April 20, 2024

“Gene-whiz” science faces criticism

The latest gene of the week: liberalism

The notion that our behaviour is largely
due to our genes is immensely popular with the media, and intensely unpopular
with many scientists. The Biopolitical Times
blog has taken to nominating a “gene of the week” – from debt to DIY to
propensity to answering telephone surveys.

The latest gene to surface accounts for
liberal political views. Researchers at the University of San Diego and Harvard
have found
that that people with a specific variant of the DRD4 gene are more likely to be
liberal as adults (if they had an active social life in adolescence).

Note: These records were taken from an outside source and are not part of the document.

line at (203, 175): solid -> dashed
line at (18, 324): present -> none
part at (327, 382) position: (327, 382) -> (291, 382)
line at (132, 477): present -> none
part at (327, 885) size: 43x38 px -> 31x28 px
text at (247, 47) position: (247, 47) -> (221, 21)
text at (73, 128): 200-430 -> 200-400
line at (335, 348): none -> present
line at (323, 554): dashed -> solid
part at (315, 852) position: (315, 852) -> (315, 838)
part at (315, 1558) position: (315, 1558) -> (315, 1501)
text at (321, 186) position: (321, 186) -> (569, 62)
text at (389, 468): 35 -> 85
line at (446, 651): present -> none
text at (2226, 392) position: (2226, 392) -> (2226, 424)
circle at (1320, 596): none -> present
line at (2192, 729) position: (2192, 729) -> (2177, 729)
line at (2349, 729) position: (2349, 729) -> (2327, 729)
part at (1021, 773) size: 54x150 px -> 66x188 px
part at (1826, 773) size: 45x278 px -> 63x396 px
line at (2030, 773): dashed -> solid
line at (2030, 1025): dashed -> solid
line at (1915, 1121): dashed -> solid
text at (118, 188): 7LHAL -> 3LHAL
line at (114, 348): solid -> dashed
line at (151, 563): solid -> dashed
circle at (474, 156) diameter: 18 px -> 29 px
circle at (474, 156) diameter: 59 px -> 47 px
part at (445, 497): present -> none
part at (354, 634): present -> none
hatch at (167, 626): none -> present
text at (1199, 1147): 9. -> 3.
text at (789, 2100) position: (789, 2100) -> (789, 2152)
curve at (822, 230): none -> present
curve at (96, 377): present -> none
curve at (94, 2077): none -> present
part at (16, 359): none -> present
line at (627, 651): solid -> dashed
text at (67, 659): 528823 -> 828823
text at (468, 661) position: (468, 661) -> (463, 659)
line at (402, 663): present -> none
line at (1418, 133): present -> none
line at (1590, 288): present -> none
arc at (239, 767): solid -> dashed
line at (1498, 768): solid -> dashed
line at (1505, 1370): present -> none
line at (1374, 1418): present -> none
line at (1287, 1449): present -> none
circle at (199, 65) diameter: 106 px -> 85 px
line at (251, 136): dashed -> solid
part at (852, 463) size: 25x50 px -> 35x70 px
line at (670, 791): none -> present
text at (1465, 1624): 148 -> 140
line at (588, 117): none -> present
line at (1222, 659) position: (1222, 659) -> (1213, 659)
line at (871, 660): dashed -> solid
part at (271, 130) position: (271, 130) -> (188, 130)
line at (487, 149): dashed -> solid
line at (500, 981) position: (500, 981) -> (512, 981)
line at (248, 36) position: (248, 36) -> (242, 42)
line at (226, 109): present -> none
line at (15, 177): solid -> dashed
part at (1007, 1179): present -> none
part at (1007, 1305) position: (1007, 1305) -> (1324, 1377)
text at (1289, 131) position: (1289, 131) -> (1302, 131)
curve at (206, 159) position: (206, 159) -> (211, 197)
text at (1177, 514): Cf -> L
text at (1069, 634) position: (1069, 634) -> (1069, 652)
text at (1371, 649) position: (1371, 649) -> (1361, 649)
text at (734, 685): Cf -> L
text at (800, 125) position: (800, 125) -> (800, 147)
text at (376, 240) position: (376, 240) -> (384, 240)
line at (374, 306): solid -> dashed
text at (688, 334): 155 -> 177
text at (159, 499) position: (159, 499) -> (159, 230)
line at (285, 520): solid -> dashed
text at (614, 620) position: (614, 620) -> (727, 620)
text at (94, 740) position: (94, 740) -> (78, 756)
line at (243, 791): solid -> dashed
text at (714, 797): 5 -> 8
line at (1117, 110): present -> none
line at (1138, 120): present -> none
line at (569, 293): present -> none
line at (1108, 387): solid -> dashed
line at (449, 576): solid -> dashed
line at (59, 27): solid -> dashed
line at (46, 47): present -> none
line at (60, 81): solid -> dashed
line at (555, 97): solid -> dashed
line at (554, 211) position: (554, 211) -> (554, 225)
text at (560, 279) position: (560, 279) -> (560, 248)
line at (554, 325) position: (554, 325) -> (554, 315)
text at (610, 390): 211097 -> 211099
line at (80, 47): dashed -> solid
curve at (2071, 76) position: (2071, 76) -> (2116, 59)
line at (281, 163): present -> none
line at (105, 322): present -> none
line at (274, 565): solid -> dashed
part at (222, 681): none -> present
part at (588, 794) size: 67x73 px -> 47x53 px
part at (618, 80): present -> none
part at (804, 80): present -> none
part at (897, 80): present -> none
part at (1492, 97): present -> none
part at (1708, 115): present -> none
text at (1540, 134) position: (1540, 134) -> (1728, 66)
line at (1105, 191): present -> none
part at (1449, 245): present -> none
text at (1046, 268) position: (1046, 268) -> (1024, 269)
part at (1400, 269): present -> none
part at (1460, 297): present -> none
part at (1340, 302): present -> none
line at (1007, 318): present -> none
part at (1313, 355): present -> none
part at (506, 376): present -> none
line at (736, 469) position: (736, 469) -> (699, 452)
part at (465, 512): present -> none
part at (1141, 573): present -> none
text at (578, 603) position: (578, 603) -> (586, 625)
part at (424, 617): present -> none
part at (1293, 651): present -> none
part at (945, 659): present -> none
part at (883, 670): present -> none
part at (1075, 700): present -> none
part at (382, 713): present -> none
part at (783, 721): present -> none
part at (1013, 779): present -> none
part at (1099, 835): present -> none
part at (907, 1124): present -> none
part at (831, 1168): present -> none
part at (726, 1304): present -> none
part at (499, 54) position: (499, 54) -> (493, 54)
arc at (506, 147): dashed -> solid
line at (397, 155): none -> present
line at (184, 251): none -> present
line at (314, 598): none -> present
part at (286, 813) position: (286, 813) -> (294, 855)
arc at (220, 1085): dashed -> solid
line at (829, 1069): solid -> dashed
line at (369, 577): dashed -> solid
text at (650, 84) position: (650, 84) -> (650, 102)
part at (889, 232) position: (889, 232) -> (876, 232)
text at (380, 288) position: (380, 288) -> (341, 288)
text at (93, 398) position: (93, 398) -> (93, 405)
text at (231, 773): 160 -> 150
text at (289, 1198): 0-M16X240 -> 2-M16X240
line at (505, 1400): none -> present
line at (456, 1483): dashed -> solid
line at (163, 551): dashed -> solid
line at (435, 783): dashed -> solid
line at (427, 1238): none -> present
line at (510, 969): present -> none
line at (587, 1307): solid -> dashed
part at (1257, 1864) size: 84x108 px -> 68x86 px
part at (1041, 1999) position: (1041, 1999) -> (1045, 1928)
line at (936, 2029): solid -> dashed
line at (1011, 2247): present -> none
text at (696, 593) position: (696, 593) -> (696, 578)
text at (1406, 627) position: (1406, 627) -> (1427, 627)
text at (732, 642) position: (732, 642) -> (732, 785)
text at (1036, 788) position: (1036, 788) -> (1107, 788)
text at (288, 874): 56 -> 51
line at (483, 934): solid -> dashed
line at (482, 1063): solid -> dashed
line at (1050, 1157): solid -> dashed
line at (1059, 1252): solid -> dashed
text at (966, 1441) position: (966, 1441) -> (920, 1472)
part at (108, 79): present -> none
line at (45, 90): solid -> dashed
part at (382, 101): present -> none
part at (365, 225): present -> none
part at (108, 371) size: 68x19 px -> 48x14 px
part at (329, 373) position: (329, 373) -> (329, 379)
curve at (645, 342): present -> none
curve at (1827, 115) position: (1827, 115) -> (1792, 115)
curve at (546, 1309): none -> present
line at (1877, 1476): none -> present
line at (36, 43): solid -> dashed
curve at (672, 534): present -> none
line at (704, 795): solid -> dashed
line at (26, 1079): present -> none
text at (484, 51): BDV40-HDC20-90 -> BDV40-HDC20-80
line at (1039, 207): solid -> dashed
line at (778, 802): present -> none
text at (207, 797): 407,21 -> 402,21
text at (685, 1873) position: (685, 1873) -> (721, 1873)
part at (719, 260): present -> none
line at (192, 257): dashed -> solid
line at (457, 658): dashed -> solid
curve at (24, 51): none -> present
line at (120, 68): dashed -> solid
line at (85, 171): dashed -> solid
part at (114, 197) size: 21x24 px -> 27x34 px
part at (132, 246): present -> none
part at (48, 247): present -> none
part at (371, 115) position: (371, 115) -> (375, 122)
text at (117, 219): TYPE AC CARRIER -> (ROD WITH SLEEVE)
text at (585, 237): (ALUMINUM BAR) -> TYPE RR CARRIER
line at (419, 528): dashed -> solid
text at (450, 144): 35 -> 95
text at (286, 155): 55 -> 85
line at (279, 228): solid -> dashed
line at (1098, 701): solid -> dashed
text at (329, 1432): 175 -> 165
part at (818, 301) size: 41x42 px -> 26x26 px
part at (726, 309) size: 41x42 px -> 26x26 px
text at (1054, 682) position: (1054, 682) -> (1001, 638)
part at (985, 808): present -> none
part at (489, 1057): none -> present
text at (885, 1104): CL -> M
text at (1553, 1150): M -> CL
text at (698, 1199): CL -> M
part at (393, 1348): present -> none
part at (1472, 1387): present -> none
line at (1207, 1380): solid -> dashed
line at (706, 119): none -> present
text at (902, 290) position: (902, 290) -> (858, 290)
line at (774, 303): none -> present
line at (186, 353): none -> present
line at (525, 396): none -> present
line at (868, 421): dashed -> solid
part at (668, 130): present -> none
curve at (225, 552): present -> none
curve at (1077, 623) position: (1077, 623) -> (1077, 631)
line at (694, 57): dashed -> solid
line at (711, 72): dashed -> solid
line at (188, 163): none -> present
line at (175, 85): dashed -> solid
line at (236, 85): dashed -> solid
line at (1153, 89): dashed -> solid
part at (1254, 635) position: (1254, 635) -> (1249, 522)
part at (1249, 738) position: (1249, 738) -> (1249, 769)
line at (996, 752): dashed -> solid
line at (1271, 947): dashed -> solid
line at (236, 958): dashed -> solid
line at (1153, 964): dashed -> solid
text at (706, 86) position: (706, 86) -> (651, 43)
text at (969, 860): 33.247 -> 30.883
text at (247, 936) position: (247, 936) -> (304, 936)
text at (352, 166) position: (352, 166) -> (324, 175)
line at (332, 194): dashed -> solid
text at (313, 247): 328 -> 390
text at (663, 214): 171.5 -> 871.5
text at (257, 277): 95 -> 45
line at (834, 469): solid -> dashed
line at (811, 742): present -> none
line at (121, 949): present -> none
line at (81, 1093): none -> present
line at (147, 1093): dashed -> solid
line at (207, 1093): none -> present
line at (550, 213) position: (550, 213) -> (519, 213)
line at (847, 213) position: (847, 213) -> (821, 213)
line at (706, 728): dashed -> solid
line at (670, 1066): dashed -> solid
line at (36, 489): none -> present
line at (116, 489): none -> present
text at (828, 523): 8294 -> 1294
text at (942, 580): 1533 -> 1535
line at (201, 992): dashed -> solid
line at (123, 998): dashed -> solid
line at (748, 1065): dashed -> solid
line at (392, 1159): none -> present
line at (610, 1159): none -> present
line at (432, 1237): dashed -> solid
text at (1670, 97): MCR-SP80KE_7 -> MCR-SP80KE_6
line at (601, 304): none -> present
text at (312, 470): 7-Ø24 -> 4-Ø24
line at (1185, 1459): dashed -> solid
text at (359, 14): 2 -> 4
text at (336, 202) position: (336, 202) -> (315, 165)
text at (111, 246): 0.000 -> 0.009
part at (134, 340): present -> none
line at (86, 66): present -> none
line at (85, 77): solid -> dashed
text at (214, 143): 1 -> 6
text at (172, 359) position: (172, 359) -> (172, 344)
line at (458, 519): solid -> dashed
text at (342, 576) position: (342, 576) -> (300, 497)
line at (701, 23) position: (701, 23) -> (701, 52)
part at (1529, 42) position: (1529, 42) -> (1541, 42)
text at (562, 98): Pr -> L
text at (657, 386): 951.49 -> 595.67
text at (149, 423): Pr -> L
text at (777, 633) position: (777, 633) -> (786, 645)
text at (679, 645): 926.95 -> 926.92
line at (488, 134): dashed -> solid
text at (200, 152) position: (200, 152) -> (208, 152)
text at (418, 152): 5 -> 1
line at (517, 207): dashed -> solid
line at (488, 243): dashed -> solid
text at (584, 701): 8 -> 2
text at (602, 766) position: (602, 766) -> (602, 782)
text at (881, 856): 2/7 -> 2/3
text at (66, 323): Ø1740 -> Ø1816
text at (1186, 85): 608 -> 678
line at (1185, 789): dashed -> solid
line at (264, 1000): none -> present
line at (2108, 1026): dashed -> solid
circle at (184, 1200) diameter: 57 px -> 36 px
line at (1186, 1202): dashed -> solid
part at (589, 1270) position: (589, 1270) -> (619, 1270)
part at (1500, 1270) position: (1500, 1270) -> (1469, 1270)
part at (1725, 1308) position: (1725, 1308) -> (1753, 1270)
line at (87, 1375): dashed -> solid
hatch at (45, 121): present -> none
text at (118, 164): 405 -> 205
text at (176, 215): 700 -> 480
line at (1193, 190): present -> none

This drew the scorn of John Horgan in Scientific
American
. He scoffed at “gene-whiz science”.

“Researchers, or gene-whizzers, typically
make a surprising announcement: There’s a gene that makes you gay! That makes
you supersmart! That makes you believe in God! That makes you vote for Barney
Frank! The media and the public collectively exclaim, ‘Gee whiz!’ Follow-up
studies that fail to corroborate the initial claim receive much less or no attention,
leaving the public with the mistaken impression that the initial report was
accurate—and, more broadly, that genes determine who we are.”

On a similar note, Charles Foster, writing
in Practical
Ethics
, criticises “genetic fundamentalism”.

“Who will rid us of these turbulent
reductionists? They are very difficult to cull. The one gene = one protein idea
is dead. But some of its offspring, which include the notion that there is a
gene for immensely complex, plainly multifactorial traits, limp on. The war’s
over. They’ve lost. But they keep on fighting. Haven’t their champions heard of
epigenetics? Don’t they know how plastic even adult brains are?”

All this may be true, but if so, it would be bad news for the personal
genomics industry which sells genetic profiles by associating traits with
genes. Genetic fundamentalism has life in it yet.